A fresh piece of insider information
The professionals store information on each of the visits. “It’s almost unconscious but it’s in your brain. It helps a lot when you treat them continuously,” according to Hermenegildo Carreras, a family doctor in Zamora and member of Primary Care in the Collegiate Medical Organization (OMC). With successive quotes they paint “an immense fresco, with a multitude of details” about the person: having such extensive knowledge “makes it easier to have hunches of alarm,” says Oliva. It has been proven that having the same family doctor for more than 15 years reduces visits to the emergency room by 30%, hospital admissions by 28% and mortality by 26%, recalled the Secretary of State of the Ministry a few months ago. of Health, Javier Padilla.
“You see a patient you know walk through the door and you know if they are good or bad. You detect if something happens to him”. Pilar Martín-Carrillo, an experienced family doctor who works in Galapagar (Madrid) and is a member of the Amyts union, describes her daily work like this: “The head mentally goes over different paths. With the limited time we have we have to go quickly; now here, now there. Personally, it causes me a lot of stress to think that I’m missing something. So if it’s not clear to me, I ask them to come again.”
That extra time, which is not usual, ended up revealing the situation of gender violence that one of his patients was experiencing. “He came to my office two or three times, he spoke little and his joints hurt. Each time it was a different pain: shoulders, knees, back, chest, stomach, head, he felt sad, he slept badly… I understand that there is something that is causing this condition and I decide to dedicate more time to it – more half an hour of consultation. I ask him about his work and his family. And finally she starts crying and tells me about a lifetime of abuse,” the doctor recalls. The woman was referred to the municipal purple point, received counseling and got divorced.

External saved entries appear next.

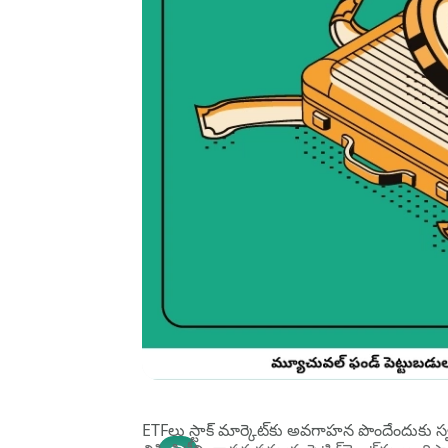
ETFలు స్టాక్ మార్కెట్‌కు అవగాహన పొందేందుకు స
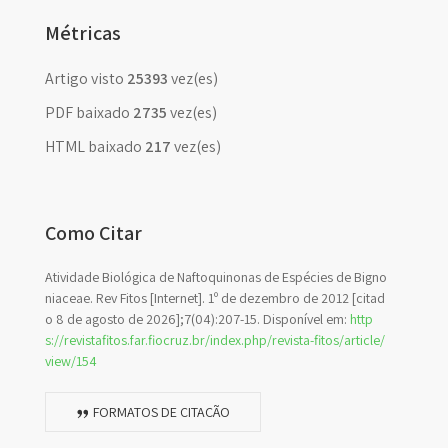
Métricas
Artigo visto
25393
vez(es)
PDF baixado
2735
vez(es)
HTML baixado
217
vez(es)
Como Citar
Atividade Biológica de Naftoquinonas de Espécies de Bigno
niaceae. Rev Fitos [Internet]. 1º de dezembro de 2012 [citad
o 8 de agosto de 2026];7(04):207-15. Disponível em:
http
s://revistafitos.far.fiocruz.br/index.php/revista-fitos/article/
view/154
FORMATOS DE CITAÇÃO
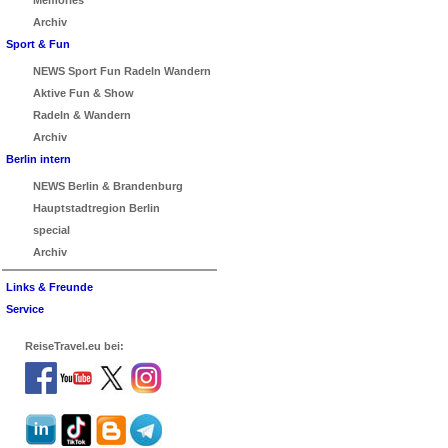
Memories
Archiv
Sport & Fun
NEWS Sport Fun Radeln Wandern
Aktive Fun & Show
Radeln & Wandern
Archiv
Berlin intern
NEWS Berlin & Brandenburg
Hauptstadtregion Berlin
special
Archiv
Links & Freunde
Service
ReiseTravel.eu bei:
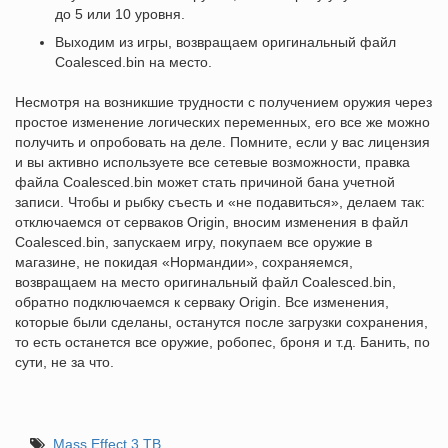
до 5 или 10 уровня.
Выходим из игры, возвращаем оригинальный файл
Coalesced.bin на место.
Несмотря на возникшие трудности с получением оружия через
простое изменение логических переменных, его все же можно
получить и опробовать на деле. Помните, если у вас лицензия
и вы активно используете все сетевые возможности, правка
файла Coalesced.bin может стать причиной бана учетной
записи. Чтобы и рыбку съесть и «не подавиться», делаем так:
отключаемся от серваков Origin, вносим изменения в файл
Coalesced.bin, запускаем игру, покупаем все оружие в
магазине, не покидая «Нормандии», сохраняемся,
возвращаем на место оригинальный файл Coalesced.bin,
обратно подключаемся к серваку Origin. Все изменения,
которые были сделаны, останутся после загрузки сохранения,
то есть останется все оружие, робопес, броня и т.д. Банить, по
сути, не за что.
Mass Effect 3 ТВ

The patient came to my office two or three times, she spoke little and each time she came with a different pain. I decide to dedicate more time to him – more than half an hour of consultation – and finally he starts to cry and tells me about a lifetime of abuse.

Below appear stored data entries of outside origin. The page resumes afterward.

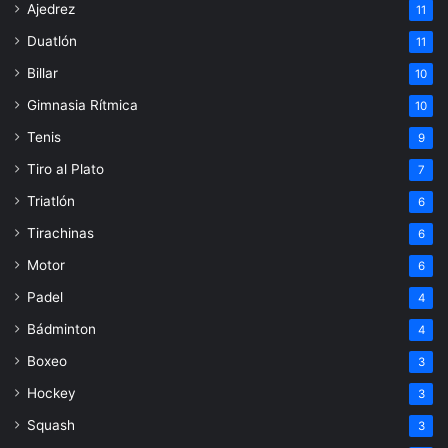
Ajedrez
11
Duatlón
11
Billar
10
Gimnasia Rítmica
10
Tenis
9
Tiro al Plato
7
Triatlón
6
Tirachinas
6
Motor
6
Padel
4
Bádminton
4
Boxeo
3
Hockey
3
Squash
3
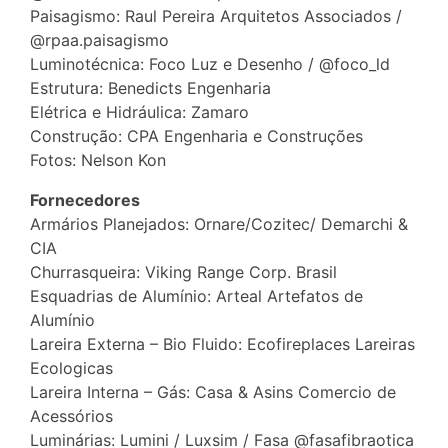
Paisagismo: Raul Pereira Arquitetos Associados /
@rpaa.paisagismo
Luminotécnica: Foco Luz e Desenho / @foco_ld
Estrutura: Benedicts Engenharia
Elétrica e Hidráulica: Zamaro
Construção: CPA Engenharia e Construções
Fotos: Nelson Kon
Fornecedores
Armários Planejados: Ornare/Cozitec/ Demarchi &
CIA
Churrasqueira: Viking Range Corp. Brasil
Esquadrias de Alumínio: Arteal Artefatos de
Alumínio
Lareira Externa – Bio Fluido: Ecofireplaces Lareiras
Ecologicas
Lareira Interna – Gás: Casa & Asins Comercio de
Acessórios
Luminárias: Lumini / Luxsim / Fasa @fasafibraotica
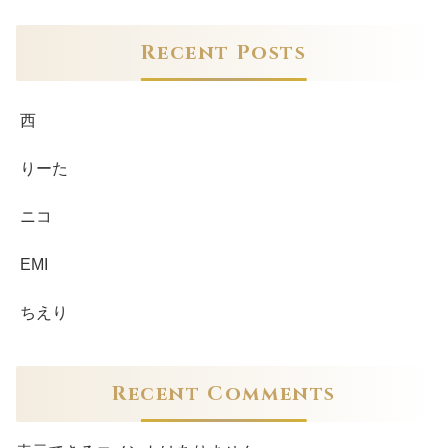
Recent Posts
西
りーた
ニコ
EMI
ちえり
Recent Comments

Pilar Martín, family doctor
Although things are not always resolved with such diagnostic success. Martín-Carrillo admits that “the pressure of care, the stress due to the lack of time to let the patient speak and exploit him adequately are very negative factors for detecting or ruling out pathologies and prevent us from thinking with a minimum of peace of mind.” 20 years ago, the doctor treated a “young girl, with a very long and pretty braid” who sat in the office and barely spoke a word. She was depressed, as she admitted to the doctor, who had so many patients waiting that she ended up scheduling her another day because she was aware that she needed more time to speak calmly. “He committed suicide and I was on night duty that day, so we did them. I thought I would die too. “I still feel guilty today.”

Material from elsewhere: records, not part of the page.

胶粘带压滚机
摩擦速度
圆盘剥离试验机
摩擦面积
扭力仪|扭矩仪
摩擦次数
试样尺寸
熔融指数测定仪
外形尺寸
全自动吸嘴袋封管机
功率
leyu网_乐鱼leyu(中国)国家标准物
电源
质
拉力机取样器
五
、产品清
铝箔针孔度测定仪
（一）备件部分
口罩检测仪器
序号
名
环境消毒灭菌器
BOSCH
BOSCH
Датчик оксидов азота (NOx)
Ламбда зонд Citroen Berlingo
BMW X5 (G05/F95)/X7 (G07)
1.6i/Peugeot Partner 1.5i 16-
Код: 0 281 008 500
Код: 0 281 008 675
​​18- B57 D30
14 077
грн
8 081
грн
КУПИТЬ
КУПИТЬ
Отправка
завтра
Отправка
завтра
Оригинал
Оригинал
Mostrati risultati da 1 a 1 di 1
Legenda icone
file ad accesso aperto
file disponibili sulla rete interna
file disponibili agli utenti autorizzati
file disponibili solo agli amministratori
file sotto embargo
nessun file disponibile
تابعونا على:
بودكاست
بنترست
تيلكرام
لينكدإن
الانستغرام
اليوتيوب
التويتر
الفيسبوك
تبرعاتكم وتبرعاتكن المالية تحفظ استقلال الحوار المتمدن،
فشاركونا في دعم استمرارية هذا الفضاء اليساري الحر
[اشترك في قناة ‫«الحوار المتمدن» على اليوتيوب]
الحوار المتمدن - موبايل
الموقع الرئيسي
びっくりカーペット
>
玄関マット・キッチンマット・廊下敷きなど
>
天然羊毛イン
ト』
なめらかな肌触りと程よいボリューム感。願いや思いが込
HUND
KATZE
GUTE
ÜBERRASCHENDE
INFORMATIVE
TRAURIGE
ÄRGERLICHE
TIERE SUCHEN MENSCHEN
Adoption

“The first years are all sweat, but as time goes by you use everything you can: your experience seeing cases, facing situations, your good and worst decisions…,” Casado acknowledges. These hunches serve to modify on the fly the decision-making system used at all times. They are not diagnostic, but prognostic and dynamic, says the study led by Oliva. All the professionals consulted live with uncertainty and agree that intuitive thinking, that “something is happening here and I don’t really know what”, is a useful tool to challenge it. Or at least try.